▶ **THE TASK**:
For the entries below, print exactly the lines between the line holding "5: (352, 331, 1.47)" and the line holding "45: (675, 179, 10.02)", inclusive, and nothing else.

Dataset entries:
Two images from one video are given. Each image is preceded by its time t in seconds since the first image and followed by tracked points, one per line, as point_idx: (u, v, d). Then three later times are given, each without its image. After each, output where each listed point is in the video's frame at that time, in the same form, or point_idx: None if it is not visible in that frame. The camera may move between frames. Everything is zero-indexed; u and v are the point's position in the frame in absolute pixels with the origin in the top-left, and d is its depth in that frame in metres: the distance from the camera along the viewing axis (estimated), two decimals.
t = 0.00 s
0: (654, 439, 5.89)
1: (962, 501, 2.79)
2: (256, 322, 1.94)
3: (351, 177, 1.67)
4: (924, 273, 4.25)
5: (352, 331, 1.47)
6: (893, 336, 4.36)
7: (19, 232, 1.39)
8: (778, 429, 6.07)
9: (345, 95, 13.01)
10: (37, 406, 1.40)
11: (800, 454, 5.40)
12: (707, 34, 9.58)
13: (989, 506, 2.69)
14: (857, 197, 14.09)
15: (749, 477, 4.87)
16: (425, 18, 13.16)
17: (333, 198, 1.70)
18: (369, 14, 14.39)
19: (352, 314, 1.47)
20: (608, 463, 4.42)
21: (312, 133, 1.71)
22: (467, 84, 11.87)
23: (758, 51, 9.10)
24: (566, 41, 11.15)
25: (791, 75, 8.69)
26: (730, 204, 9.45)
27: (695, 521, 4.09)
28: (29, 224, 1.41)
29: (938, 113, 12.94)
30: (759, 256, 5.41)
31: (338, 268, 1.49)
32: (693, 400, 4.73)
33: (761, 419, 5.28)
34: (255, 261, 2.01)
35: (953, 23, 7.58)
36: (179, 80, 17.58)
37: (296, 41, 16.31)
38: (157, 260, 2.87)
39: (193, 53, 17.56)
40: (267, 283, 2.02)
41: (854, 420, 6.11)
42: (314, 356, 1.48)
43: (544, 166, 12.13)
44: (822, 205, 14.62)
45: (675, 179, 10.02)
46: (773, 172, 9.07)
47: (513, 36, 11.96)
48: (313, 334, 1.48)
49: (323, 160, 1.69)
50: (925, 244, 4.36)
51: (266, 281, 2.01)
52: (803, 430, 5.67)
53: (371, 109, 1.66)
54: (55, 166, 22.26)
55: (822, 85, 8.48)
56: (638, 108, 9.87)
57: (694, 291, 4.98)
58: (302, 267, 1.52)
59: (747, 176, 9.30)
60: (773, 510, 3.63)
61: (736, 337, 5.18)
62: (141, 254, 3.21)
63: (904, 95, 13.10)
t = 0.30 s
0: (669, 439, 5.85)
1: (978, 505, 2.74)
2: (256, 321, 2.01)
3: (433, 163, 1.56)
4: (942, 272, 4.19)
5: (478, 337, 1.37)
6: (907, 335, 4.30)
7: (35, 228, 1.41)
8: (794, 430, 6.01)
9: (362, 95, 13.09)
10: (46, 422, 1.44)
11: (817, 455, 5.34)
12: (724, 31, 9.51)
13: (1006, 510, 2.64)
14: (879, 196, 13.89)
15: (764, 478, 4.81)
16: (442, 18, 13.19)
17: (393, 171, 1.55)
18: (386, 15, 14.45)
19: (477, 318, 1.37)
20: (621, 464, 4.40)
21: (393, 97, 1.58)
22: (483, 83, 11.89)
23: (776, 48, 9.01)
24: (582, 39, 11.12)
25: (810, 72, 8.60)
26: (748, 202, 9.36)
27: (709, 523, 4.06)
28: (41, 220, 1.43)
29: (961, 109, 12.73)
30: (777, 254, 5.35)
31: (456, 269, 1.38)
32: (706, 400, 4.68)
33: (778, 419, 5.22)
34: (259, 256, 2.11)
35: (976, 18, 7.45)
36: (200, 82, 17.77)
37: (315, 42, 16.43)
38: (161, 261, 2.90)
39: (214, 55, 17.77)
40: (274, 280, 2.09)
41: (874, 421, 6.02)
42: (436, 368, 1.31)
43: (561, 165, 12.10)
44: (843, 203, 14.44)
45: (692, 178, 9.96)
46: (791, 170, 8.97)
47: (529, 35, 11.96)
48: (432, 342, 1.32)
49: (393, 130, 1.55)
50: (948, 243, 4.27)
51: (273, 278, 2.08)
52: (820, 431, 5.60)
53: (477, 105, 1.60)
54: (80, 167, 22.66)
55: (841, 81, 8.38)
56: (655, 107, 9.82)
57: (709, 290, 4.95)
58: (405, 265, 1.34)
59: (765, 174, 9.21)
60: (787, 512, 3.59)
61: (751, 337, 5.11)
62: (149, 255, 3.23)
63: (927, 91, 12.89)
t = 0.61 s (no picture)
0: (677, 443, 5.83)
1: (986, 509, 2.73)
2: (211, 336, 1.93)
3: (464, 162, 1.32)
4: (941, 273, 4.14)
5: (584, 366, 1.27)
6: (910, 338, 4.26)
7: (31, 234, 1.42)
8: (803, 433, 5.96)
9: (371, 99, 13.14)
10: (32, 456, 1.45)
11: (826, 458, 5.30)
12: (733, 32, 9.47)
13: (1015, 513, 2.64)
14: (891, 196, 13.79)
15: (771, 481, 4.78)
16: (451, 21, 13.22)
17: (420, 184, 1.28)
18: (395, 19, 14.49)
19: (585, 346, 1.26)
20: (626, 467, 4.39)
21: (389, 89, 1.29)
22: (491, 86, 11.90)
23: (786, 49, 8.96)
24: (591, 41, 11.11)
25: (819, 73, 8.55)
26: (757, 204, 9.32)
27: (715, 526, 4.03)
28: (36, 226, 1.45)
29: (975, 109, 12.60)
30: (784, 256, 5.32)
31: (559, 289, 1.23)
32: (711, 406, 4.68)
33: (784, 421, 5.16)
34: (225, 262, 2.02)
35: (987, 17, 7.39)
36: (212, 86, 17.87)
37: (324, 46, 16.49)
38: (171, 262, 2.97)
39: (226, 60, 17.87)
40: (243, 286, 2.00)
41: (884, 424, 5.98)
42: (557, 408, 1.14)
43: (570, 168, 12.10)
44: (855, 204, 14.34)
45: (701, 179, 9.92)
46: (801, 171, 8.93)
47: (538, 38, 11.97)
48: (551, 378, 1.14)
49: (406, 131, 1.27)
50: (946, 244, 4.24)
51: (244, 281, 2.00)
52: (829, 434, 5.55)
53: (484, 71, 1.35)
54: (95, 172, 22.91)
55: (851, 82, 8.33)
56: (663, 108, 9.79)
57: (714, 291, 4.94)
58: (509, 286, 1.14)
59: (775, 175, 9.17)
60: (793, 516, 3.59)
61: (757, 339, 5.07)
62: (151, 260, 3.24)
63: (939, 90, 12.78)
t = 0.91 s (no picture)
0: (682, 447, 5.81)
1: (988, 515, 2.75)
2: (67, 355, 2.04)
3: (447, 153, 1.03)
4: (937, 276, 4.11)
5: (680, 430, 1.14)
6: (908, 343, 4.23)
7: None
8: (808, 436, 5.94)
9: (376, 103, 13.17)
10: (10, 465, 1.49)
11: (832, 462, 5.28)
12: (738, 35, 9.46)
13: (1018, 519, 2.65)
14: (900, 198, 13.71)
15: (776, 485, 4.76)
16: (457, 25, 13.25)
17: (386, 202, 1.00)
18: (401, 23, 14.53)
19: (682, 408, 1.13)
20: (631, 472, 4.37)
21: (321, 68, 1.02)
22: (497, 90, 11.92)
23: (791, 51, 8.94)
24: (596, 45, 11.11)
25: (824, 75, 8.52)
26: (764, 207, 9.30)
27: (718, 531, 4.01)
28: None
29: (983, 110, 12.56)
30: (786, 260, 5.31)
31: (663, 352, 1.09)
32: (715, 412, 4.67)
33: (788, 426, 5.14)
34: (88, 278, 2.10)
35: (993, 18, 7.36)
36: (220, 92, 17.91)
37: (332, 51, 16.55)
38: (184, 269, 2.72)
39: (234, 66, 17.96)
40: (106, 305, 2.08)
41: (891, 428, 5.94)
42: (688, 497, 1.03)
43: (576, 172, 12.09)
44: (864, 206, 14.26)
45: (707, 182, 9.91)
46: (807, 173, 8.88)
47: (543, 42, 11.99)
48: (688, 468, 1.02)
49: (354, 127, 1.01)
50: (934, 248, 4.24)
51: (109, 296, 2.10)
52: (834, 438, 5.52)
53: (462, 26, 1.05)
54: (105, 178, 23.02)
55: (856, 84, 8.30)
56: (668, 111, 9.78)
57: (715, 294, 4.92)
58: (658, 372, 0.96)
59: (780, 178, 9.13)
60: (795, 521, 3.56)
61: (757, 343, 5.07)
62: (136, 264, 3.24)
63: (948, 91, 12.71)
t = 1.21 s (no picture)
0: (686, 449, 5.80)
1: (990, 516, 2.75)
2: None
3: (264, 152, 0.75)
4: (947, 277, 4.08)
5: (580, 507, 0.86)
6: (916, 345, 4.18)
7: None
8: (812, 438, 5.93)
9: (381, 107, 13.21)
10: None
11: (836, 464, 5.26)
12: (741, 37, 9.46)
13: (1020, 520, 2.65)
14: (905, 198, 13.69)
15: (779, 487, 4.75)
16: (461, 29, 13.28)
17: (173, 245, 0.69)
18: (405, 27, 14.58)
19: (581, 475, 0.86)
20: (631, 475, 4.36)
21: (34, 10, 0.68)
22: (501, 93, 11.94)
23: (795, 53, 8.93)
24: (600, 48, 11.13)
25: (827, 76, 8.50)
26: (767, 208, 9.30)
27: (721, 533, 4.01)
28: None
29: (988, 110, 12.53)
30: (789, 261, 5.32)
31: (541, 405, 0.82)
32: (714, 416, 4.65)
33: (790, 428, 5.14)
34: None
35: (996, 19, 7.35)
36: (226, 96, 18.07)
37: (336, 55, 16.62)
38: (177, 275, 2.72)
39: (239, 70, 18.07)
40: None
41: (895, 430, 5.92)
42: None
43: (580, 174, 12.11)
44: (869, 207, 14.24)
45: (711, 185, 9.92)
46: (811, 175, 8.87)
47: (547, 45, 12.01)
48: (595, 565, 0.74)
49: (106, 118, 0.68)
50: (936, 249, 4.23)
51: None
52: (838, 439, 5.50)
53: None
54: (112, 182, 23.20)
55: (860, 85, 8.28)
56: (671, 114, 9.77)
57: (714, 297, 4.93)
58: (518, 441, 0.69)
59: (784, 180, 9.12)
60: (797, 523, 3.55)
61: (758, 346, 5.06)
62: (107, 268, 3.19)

▶ **TASK SOLUTION**:
5: (352, 331, 1.47)
6: (893, 336, 4.36)
7: (19, 232, 1.39)
8: (778, 429, 6.07)
9: (345, 95, 13.01)
10: (37, 406, 1.40)
11: (800, 454, 5.40)
12: (707, 34, 9.58)
13: (989, 506, 2.69)
14: (857, 197, 14.09)
15: (749, 477, 4.87)
16: (425, 18, 13.16)
17: (333, 198, 1.70)
18: (369, 14, 14.39)
19: (352, 314, 1.47)
20: (608, 463, 4.42)
21: (312, 133, 1.71)
22: (467, 84, 11.87)
23: (758, 51, 9.10)
24: (566, 41, 11.15)
25: (791, 75, 8.69)
26: (730, 204, 9.45)
27: (695, 521, 4.09)
28: (29, 224, 1.41)
29: (938, 113, 12.94)
30: (759, 256, 5.41)
31: (338, 268, 1.49)
32: (693, 400, 4.73)
33: (761, 419, 5.28)
34: (255, 261, 2.01)
35: (953, 23, 7.58)
36: (179, 80, 17.58)
37: (296, 41, 16.31)
38: (157, 260, 2.87)
39: (193, 53, 17.56)
40: (267, 283, 2.02)
41: (854, 420, 6.11)
42: (314, 356, 1.48)
43: (544, 166, 12.13)
44: (822, 205, 14.62)
45: (675, 179, 10.02)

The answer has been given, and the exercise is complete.